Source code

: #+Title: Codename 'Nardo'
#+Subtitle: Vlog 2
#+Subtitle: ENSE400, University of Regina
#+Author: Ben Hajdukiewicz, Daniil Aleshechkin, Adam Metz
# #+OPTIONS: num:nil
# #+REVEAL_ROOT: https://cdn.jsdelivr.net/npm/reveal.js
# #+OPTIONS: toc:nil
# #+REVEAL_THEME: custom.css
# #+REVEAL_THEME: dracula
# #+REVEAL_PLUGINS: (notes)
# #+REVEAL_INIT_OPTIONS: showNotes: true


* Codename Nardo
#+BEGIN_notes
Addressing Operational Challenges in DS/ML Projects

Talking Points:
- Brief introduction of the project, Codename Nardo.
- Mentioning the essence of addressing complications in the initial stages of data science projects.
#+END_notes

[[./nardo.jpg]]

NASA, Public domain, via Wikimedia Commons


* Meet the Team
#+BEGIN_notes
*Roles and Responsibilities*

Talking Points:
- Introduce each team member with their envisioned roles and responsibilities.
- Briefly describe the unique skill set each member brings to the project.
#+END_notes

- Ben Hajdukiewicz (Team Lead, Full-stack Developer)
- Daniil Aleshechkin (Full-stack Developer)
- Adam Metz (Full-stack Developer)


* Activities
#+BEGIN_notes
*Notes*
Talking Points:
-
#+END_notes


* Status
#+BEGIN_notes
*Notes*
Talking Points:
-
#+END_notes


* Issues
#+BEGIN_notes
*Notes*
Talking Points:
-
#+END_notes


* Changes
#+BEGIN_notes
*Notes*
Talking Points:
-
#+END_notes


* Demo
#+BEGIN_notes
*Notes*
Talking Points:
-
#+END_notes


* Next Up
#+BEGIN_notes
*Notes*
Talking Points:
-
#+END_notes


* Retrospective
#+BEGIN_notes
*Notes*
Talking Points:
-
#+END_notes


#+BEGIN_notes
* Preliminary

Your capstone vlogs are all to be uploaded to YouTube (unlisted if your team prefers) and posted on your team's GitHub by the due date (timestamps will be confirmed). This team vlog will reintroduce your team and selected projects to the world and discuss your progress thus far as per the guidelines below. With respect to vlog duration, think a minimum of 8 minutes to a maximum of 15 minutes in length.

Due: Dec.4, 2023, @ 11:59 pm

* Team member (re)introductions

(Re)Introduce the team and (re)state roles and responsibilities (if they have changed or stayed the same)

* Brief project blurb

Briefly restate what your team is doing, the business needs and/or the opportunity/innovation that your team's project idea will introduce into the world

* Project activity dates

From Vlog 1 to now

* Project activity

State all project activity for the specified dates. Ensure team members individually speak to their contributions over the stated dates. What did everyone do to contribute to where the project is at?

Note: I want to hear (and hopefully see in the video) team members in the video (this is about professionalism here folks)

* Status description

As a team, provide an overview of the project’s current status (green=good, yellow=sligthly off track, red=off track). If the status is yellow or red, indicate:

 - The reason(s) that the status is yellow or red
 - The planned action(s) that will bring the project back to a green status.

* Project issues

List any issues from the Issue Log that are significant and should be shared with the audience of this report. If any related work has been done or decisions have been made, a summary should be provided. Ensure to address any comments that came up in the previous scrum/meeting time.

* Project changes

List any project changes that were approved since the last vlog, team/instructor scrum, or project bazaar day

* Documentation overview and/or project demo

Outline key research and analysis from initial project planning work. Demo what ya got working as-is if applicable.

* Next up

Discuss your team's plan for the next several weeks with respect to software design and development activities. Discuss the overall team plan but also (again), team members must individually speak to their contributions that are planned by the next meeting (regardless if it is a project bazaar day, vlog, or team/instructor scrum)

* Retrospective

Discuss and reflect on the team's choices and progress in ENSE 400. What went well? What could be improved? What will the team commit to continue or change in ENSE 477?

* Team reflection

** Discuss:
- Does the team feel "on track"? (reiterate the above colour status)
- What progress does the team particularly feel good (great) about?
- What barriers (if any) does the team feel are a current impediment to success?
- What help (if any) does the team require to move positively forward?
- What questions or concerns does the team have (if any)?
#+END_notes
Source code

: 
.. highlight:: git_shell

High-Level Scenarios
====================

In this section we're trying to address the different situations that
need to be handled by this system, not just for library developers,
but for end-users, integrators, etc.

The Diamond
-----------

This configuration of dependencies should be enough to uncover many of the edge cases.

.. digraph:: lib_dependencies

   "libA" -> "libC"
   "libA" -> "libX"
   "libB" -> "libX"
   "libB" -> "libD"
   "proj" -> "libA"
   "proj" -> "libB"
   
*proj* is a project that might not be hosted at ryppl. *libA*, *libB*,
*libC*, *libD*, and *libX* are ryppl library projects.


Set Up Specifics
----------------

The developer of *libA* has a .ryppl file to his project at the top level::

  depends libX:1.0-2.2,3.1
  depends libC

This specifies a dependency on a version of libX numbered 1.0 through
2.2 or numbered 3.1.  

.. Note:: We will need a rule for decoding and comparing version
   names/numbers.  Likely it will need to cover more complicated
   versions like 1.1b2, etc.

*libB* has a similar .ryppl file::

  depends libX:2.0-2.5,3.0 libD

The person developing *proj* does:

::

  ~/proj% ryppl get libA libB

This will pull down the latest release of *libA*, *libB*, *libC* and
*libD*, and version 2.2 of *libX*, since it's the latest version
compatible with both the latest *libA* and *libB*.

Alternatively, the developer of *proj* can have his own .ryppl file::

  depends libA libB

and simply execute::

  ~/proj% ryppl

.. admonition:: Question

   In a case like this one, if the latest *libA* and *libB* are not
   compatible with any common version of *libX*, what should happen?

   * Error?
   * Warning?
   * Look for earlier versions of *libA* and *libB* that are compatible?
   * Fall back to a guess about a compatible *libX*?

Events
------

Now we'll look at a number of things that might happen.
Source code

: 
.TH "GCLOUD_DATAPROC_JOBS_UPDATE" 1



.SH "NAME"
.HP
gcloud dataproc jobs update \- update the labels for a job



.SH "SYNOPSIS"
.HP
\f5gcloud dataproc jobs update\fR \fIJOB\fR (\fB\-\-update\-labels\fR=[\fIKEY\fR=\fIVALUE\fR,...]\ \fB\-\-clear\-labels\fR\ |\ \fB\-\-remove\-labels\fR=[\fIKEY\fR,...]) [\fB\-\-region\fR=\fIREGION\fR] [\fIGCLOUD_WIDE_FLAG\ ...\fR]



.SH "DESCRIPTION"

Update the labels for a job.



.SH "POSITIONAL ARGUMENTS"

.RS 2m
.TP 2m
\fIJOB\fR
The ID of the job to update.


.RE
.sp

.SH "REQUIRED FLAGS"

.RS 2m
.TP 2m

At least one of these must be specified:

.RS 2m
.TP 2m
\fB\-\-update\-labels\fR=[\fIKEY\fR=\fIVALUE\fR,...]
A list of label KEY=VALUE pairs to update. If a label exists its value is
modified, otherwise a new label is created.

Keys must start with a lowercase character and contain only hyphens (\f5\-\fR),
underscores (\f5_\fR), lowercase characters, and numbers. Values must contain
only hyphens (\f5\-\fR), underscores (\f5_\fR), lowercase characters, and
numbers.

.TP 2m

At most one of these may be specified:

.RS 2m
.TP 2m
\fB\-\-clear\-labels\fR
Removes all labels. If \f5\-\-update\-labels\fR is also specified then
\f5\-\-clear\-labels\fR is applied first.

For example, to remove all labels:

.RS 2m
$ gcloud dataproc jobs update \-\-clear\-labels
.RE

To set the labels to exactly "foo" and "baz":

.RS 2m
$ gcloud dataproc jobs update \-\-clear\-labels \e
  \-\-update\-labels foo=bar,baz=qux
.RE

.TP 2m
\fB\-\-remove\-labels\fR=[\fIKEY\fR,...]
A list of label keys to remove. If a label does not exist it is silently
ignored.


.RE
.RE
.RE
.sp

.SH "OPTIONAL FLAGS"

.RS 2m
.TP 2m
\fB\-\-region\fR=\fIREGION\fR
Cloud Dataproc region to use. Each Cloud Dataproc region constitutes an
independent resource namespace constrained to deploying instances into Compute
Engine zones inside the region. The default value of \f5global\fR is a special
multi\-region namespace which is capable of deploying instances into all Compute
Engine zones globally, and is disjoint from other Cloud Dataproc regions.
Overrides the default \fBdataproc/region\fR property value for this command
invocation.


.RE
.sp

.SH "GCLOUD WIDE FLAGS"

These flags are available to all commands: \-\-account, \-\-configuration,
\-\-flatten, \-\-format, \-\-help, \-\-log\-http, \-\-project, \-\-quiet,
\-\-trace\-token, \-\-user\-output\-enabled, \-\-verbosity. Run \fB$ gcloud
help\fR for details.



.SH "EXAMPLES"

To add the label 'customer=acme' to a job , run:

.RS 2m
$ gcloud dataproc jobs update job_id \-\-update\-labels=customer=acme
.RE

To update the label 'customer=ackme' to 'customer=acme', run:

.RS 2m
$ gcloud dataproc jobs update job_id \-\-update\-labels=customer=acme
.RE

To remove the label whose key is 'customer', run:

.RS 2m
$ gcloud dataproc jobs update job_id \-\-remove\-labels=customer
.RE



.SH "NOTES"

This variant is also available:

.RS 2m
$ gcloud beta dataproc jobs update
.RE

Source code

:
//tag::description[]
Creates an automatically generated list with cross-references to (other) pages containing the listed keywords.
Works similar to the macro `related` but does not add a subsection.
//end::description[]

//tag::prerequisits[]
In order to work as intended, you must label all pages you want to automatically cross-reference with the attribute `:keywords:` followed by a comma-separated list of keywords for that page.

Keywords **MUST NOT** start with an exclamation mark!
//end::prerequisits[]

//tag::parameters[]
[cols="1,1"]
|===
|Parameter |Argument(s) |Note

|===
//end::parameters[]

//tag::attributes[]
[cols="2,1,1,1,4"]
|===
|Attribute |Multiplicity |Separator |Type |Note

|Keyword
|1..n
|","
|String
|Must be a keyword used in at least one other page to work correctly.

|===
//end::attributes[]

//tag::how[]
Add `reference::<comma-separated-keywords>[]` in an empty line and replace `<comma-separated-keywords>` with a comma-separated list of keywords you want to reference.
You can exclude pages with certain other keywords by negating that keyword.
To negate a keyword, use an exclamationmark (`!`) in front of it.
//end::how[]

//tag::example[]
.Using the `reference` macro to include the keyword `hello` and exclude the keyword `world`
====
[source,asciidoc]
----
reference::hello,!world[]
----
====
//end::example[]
_ _ _ _
*PROBLEM STATEMENT*
Every line containing the word "available" should be copied from the material.

*ANSWER BOX*
These flags are available to all commands: \-\-account, \-\-configuration,
This variant is also available:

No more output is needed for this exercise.